Selection
--*--

Reputation: 707
I would like to use tidy evaluation to write multiple, entirely flexible filter conditions. A related, but less complex problem has been solved in this Stackoverflow Question. The following code (which is an adaption from the mentioned other question) is working. It applies two filter conditions to the gapminder data set, and returns the filtered data.
library(tidyverse)
library(gapminder)
my_filter <- function(df, cols, vals){
paste_filter <- function(x, y) quo(!!sym(x) %in% {{y}})
fp <- pmap(list(cols, vals), paste_filter)
filter(df, !!!fp)
}
cols <- list("country", "year")
vals = list(c("Albania", "France"), c(2002, 2007))
gapminder %>% my_filter(cols, vals)
The problem: So far this solution is restricted to one type of filter operator (%in%
). I would like to extend this approach to accept arbitrary types of operators (==
, %in%
, >
, ...). The intended function my_filter
is supposed to handle the following:
cols <- list("country", "year")
ops <- list("%in%", ">=")
vals = list(c("Albania", "France"), 2007))
gapminder %>% my_filter(cols, ops, vals)
The use case that I have in the back of my mind are shiny apps. Using such a functionality, we could more easily let users set arbitrary filter conditions on variables of the data set.
Upvotes: 1
Views: 247
Reputation: 6803
Create a list of calls and splice them in:
library(dplyr)
library(gapminder)
cols <- list("country", "year")
ops <- list("%in%", ">=")
vals <- list(c("Albania", "France"), 2007)
# Assumes LHS is the name of a variable and OP is
# the name of a function
op_call <- function(op, lhs, rhs) {
call(op, sym(lhs), rhs)
}
my_filter <- function(data, cols, ops, vals) {
exprs <- purrr::pmap(list(ops, cols, vals), op_call)
data %>% dplyr::filter(!!!exprs)
}
gapminder %>% my_filter(cols, ops, vals)
#> # A tibble: 2 × 6
#> country continent year lifeExp pop gdpPercap
#> <fct> <fct> <int> <dbl> <int> <dbl>
#> 1 Albania Europe 2007 76.4 3600523 5937.
#> 2 France Europe 2007 80.7 61083916 30470.
Here we don't have to worry about scoping issues because (a) the column names are assumed to be defined in the data mask, (b) the values are passed by value and inlined in the created calls, and (c) the functions are assumed to be binary operators and these are rarely redefined.
To allow custom user functions, there are two ways we could go about it. First, we could take an environment and create quosures manually with new_quosure()
:
op_call <- function(op, lhs, rhs, env = caller_env()) {
new_quosure(call(op, sym(lhs), rhs), env)
}
my_filter <- function(data, cols, ops, vals, env = caller_env()) {
exprs <- purrr::pmap(list(ops, cols, vals), op_call, env)
data %>% dplyr::filter(!!!exprs)
}
gapminder %>% my_filter(cols, ops, vals)

--*--

Supplied information
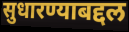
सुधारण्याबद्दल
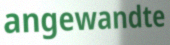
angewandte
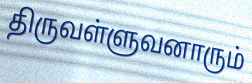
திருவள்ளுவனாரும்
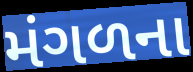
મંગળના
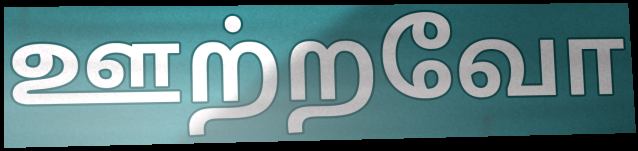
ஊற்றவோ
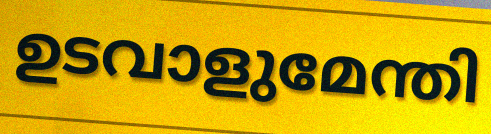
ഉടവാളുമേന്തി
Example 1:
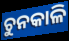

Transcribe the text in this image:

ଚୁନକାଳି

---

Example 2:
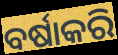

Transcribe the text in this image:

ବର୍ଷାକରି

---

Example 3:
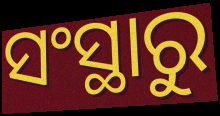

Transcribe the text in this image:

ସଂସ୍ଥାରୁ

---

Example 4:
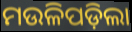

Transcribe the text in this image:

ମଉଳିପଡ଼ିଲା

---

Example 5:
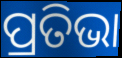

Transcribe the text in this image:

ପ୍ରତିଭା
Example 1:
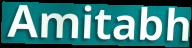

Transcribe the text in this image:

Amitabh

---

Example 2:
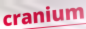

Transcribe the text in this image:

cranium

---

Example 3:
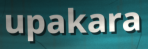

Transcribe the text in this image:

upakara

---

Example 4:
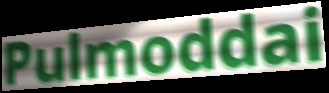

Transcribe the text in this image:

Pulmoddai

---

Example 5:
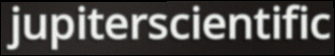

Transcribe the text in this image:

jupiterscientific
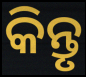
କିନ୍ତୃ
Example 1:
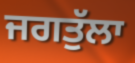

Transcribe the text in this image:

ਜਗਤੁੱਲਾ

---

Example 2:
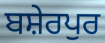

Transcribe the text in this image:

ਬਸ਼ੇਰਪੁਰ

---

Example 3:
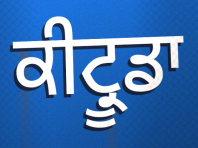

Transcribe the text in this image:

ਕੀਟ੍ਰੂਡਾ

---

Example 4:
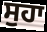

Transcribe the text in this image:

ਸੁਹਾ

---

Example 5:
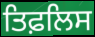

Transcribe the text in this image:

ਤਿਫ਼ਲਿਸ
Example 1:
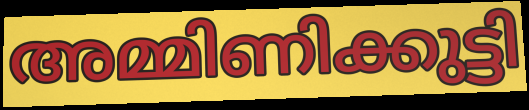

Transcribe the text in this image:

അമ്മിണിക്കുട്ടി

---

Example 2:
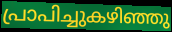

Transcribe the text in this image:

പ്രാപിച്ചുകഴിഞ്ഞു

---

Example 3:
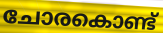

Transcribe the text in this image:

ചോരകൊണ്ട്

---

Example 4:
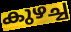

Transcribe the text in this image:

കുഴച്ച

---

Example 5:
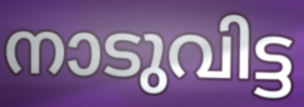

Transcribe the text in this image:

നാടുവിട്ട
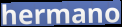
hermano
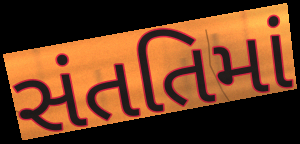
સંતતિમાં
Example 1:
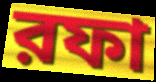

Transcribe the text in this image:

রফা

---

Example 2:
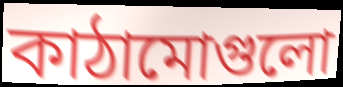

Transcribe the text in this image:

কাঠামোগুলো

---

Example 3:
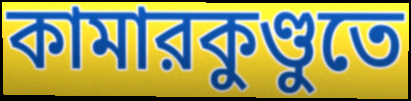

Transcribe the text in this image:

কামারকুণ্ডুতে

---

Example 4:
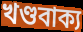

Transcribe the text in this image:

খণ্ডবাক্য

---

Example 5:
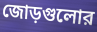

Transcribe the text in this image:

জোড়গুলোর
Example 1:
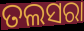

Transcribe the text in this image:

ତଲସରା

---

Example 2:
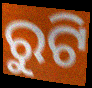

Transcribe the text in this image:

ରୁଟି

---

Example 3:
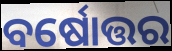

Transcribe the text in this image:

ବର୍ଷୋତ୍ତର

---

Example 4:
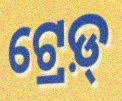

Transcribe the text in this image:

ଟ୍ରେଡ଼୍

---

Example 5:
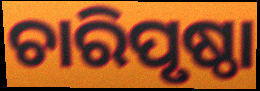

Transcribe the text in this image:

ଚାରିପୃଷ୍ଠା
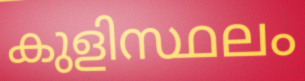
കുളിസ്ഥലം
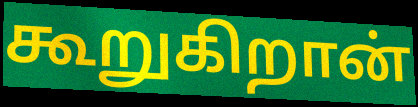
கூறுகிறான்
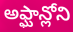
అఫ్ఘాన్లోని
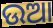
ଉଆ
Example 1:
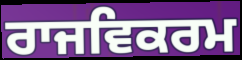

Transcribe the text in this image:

--*--

Stated exercise 1
Return the part of the thread from "#> # A tibble: 2" to "sym(lhs), rhs), env)".
Stated exercise 2
Answer these questions from the thread:
(a) Which data set does the first working code apply its two filter conditions to?
(b) What kind of apps does the asker have in mind as the use case?
(c) Which function does the reply use to create quosures manually?
The material is separate from the thread.

Full answer 1
#> # A tibble: 2 × 6
#> country continent year lifeExp pop gdpPercap
#> <fct> <fct> <int> <dbl> <int> <dbl>
#> 1 Albania Europe 2007 76.4 3600523 5937.
#> 2 France Europe 2007 80.7 61083916 30470.
Here we don't have to worry about scoping issues because (a) the column names are assumed to be defined in the data mask, (b) the values are passed by value and inlined in the created calls, and (c) the functions are assumed to be binary operators and these are rarely redefined.
To allow custom user functions, there are two ways we could go about it. First, we could take an environment and create quosures manually with new_quosure()
:
op_call <- function(op, lhs, rhs, env = caller_env()) {
new_quosure(call(op, sym(lhs), rhs), env)

Full answer 2
(a) The gapminder data set.
(b) Shiny apps.
(c) new_quosure()